- **SHORT EXERCISE**
Rewrite every line of the records below, replacing each "Attendance" with "Crowd size" and leaving the rest unchanged. Omit the pictures from your output.

- **GIVEN DATA**
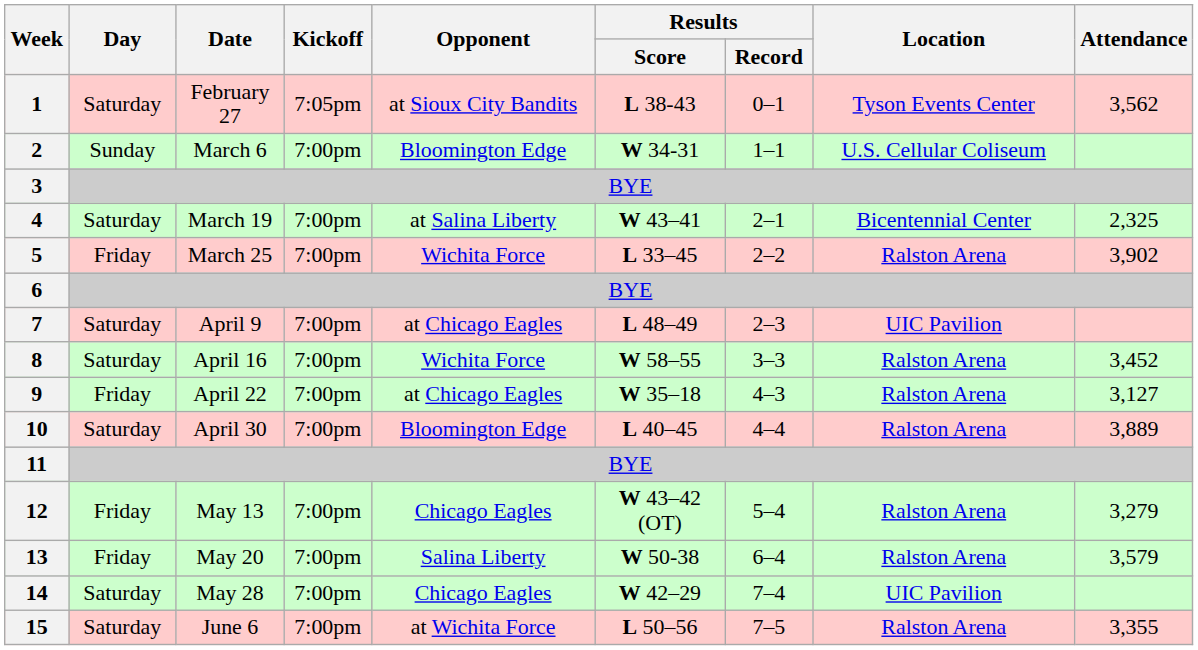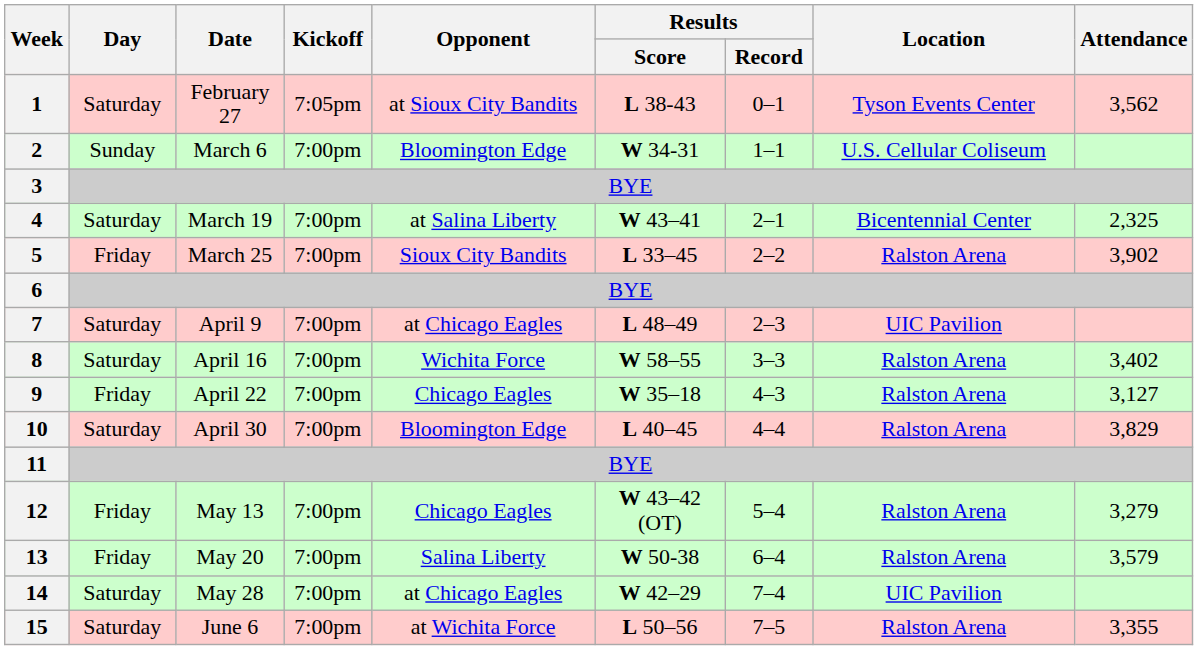5 | Opponent: Wichita Force -> Sioux City Bandits
8 | Attendance: 3,452 -> 3,402
9 | Opponent: at Chicago Eagles -> Chicago Eagles
10 | Attendance: 3,889 -> 3,829
14 | Opponent: Chicago Eagles -> at Chicago Eagles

- **SOLUTION**
5 | Opponent: Wichita Force -> Sioux City Bandits
8 | Crowd size: 3,452 -> 3,402
9 | Opponent: at Chicago Eagles -> Chicago Eagles
10 | Crowd size: 3,889 -> 3,829
14 | Opponent: Chicago Eagles -> at Chicago Eagles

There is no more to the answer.